→ Aim of the exercise
From the data cleaning notes below, list every module that the import statements bring in.

→ Text shown
- Opening Delimiter -

# Data Cleaning Methodology

## Census API Data Pull

In [4]:
# Import Libraries for API Key
from census import Census
from us import states
import csv
import time
import pdb
import pandas as pd

# Initialize Census object with API key to utilize census python wrapper to pull data
c = Census("a843158c55ae161d6ec8bfe7530da4c8e5acebbc")

The below is an example of a dictionary we will build out that will contain all of the tables
we intend to make request to in the census api. We will leverage the **sub-group** as the key (i.e. B17015_038E) and **description** as the value. Overall, we intend to make request for each of these categories and likely more as the project develops:
- unemployment rate
- Poverty Rate
- Median Household Income rate
- Educational Attainment
- Race/demographics
- Geo-location
- AT HOME FOR THE POPULATION 25 YEARS AND OVER
- Per capita income

In [5]:
# Key is an example of the name that needs to be passed in to get data
tables_dict = {
    'B17015_038E': "POVERTY STATUS IN THE PAST 12 MONTHS OF FAMILIES BY FAMILY TYPE BY SOCIAL SECURITY INCOME BY SUPPLEMENTAL SECURITY INCOME (SSI) AND CASH PUBLIC ASSISTANCE INCOME"
}

The below cell iterates through each key in our `tables_dict`. We will use the key as the name of the csv, referncing the `tables_dict` to remember the data we are using. 

For each key we iterate through, we will be iterating through the years for the ACS5 dataset, which is:

> The 5-year estimates from the ACS are "period" estimates that represent data collected over a period of time.

For each year, we will:
1. Make a get request `c.acs5.state_county` at the state-county level for the specified sub-group (i.e. B17015_038E)
2. We will index into the first object in the response to leverage as out columns
3. Finally, we will iterate through each state-county response and write them to the file

In [7]:
# Years we want to collect. The census api already has this attribute, so we don't errneously
# pull years not available
years = c.acs5.years

for key in tables_dict.keys():
    with open(f'{key}.csv', 'w', newline='') as csvfile:
        spamwriter = csv.writer(csvfile)
        
        # Iterate through years
        for idx, year in enumerate(years):
            
            # Fetch data
            response = c.acs5.state_county(('NAME', key), Census.ALL, Census.ALL, year=year)
            
            # Check if this is the first index so we don't re-write headers each time.
            if idx == 0:
                # Collect columns and write them as the header
                columns = list(response[0].keys()) + ['year']
                spamwriter.writerow(columns)
            
            # Iterate through each nested response and write them to the csv 
            for row in response:
                #pdb.set_trace()

- Closing Delimiter -

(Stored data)
- Opening Delimiter -

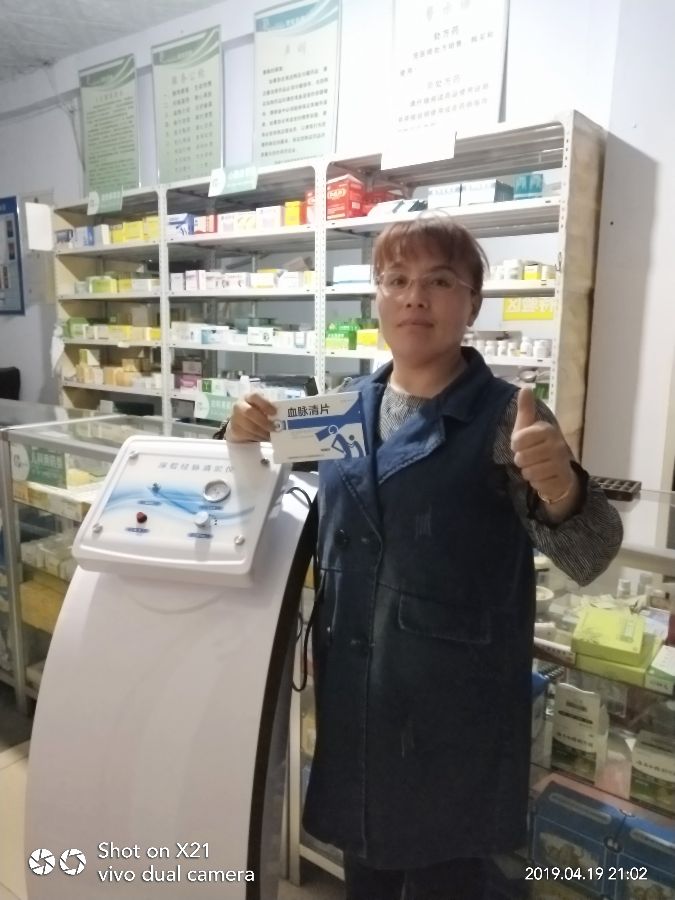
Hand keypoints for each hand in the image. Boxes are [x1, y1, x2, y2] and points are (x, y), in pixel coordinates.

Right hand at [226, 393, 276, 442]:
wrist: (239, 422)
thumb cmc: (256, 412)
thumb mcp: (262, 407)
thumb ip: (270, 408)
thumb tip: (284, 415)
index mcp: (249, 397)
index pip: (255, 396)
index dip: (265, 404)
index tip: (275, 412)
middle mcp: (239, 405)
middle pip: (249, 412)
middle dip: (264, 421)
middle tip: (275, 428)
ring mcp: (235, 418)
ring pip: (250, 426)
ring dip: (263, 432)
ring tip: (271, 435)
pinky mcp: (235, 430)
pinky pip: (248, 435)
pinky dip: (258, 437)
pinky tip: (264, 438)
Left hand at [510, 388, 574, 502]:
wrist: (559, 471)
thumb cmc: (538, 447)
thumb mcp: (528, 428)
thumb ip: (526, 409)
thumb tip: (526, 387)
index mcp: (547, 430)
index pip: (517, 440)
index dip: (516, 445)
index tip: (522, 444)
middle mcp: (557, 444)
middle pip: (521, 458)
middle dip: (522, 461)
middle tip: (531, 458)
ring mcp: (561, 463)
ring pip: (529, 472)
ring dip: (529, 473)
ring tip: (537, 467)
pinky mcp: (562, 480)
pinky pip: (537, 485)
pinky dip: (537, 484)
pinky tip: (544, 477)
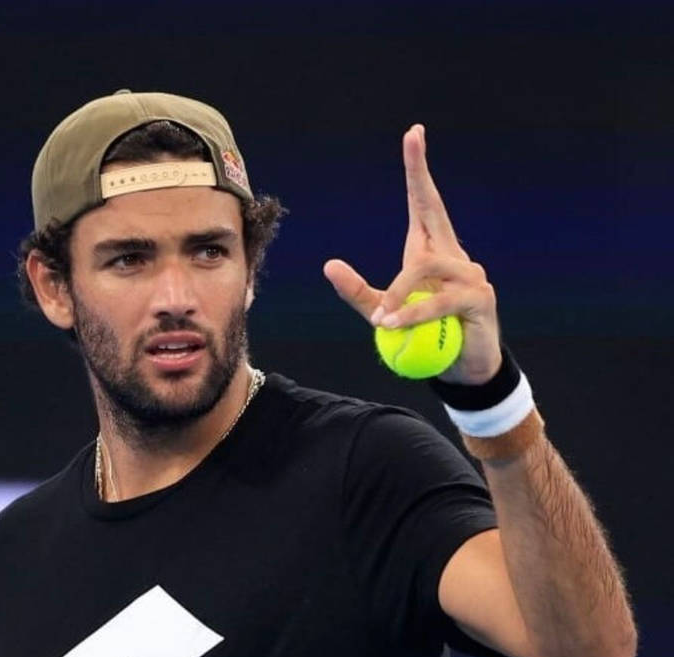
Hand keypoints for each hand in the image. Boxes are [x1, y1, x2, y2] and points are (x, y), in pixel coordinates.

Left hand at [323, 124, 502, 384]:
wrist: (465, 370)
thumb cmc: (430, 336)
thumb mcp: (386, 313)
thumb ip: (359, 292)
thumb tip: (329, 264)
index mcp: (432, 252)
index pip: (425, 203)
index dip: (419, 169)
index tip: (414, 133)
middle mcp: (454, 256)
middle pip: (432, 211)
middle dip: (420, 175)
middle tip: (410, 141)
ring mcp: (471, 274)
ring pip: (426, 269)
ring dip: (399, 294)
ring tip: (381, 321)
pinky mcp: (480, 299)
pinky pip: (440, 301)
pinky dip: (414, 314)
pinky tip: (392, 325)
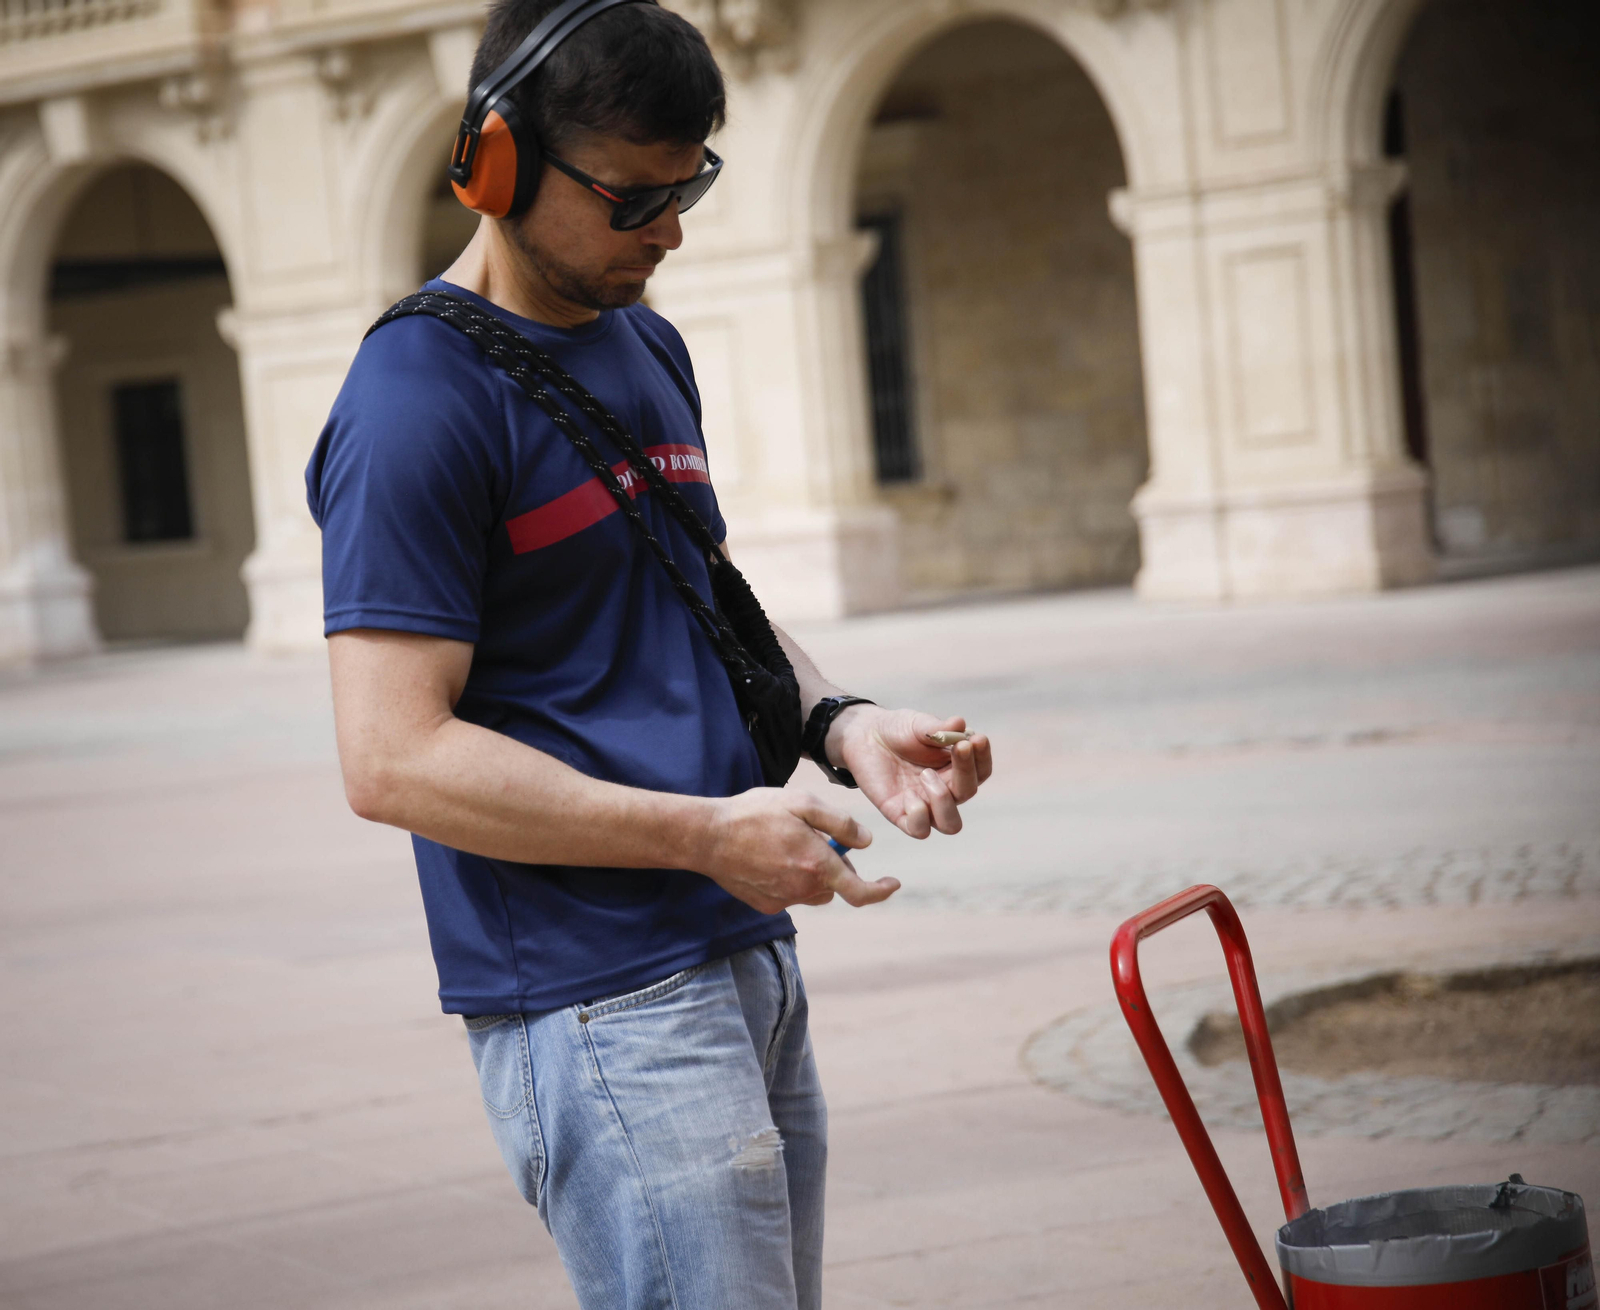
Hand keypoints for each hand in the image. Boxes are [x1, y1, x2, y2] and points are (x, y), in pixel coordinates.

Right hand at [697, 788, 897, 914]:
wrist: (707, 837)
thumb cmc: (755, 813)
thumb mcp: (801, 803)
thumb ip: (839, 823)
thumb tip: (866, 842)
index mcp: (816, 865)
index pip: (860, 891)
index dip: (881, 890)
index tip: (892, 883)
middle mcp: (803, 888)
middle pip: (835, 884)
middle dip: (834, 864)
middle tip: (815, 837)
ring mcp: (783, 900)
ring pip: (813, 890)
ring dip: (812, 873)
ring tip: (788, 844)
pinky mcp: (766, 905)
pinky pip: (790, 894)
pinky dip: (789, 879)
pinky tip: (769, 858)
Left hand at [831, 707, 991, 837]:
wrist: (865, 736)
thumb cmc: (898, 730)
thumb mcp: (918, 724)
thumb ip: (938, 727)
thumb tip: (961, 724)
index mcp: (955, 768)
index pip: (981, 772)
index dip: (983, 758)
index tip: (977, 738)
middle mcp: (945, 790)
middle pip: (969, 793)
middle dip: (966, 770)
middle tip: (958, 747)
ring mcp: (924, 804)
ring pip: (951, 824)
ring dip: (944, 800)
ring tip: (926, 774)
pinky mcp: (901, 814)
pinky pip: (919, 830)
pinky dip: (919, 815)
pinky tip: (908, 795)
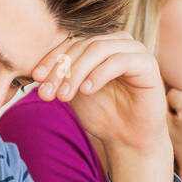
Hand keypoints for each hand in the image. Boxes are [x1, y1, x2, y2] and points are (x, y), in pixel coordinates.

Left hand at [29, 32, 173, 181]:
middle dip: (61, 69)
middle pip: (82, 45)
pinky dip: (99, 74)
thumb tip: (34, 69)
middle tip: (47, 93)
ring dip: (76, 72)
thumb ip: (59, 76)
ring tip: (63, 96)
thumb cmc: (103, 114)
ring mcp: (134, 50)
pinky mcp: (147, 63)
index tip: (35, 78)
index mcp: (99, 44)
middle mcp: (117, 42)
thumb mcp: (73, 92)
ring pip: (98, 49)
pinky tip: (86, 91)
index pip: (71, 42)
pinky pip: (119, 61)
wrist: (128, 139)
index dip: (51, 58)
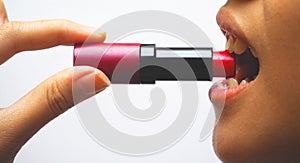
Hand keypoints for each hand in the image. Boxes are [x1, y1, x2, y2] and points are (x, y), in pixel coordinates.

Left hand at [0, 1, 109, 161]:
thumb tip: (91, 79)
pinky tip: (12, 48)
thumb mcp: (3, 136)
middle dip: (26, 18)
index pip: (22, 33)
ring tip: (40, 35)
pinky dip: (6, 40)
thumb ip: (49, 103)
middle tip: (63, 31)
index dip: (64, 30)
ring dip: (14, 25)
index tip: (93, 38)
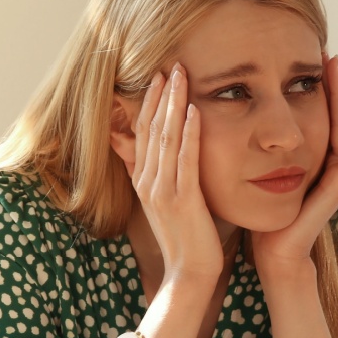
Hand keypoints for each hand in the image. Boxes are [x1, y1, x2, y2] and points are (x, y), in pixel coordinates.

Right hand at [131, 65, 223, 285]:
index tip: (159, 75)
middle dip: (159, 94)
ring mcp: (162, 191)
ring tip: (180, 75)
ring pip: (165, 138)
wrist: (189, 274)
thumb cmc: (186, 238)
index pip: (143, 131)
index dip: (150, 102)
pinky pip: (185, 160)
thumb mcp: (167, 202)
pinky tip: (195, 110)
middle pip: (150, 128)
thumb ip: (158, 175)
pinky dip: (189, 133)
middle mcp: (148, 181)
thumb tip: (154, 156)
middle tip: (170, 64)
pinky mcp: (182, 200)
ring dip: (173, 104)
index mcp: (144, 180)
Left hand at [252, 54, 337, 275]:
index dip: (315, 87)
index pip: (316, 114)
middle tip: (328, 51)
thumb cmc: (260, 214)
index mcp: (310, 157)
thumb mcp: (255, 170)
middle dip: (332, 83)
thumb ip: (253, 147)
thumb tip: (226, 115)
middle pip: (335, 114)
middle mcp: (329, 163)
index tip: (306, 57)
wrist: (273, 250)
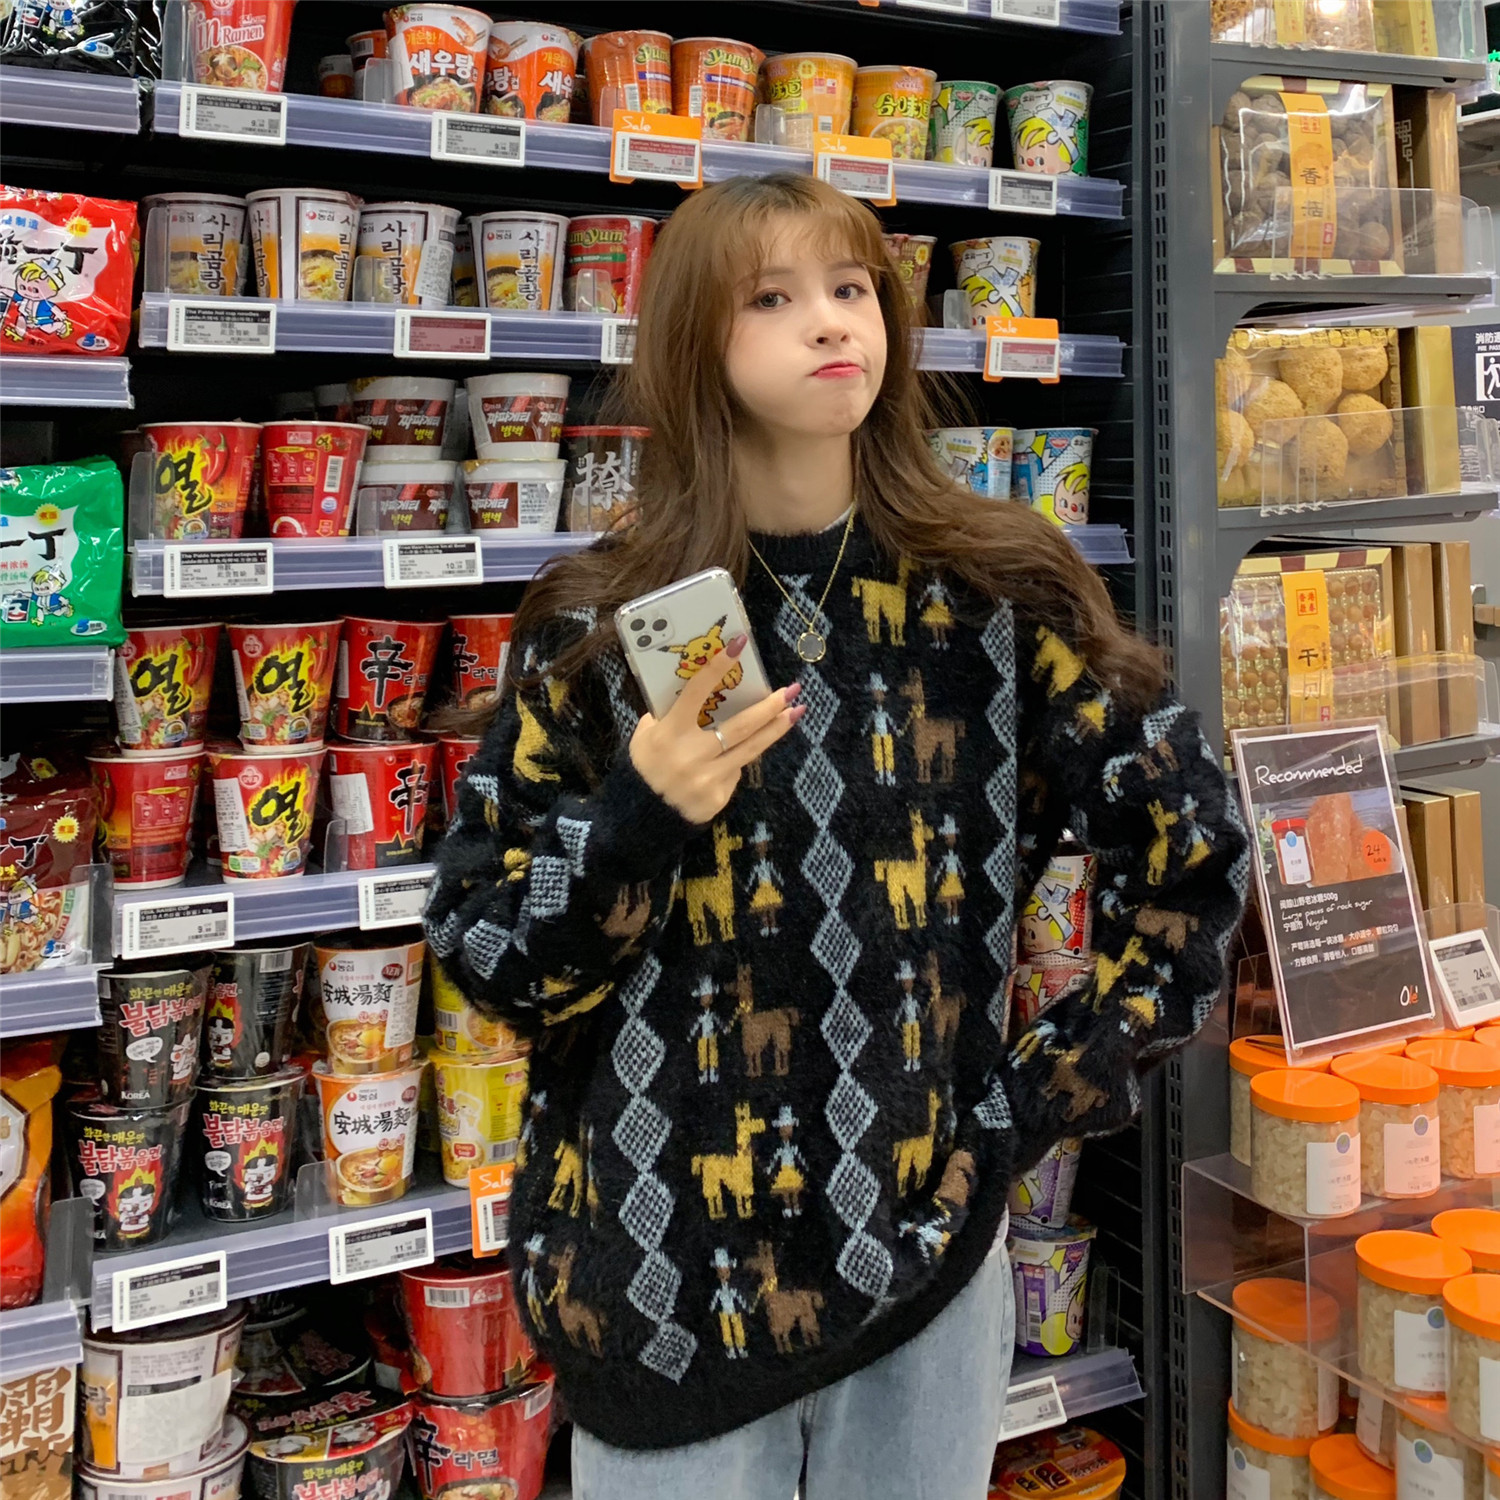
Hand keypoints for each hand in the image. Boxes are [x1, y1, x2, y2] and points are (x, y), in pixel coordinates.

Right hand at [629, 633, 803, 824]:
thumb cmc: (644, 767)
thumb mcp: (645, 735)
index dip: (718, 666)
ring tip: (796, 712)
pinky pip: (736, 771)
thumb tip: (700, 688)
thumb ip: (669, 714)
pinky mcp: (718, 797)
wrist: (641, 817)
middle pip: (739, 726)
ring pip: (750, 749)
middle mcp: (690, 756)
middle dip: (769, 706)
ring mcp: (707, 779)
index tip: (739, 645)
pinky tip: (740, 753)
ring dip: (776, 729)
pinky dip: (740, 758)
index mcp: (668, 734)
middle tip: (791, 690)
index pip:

- Closing Delimiter -

→ Exercise answer
census, us, csv, time, pdb, pandas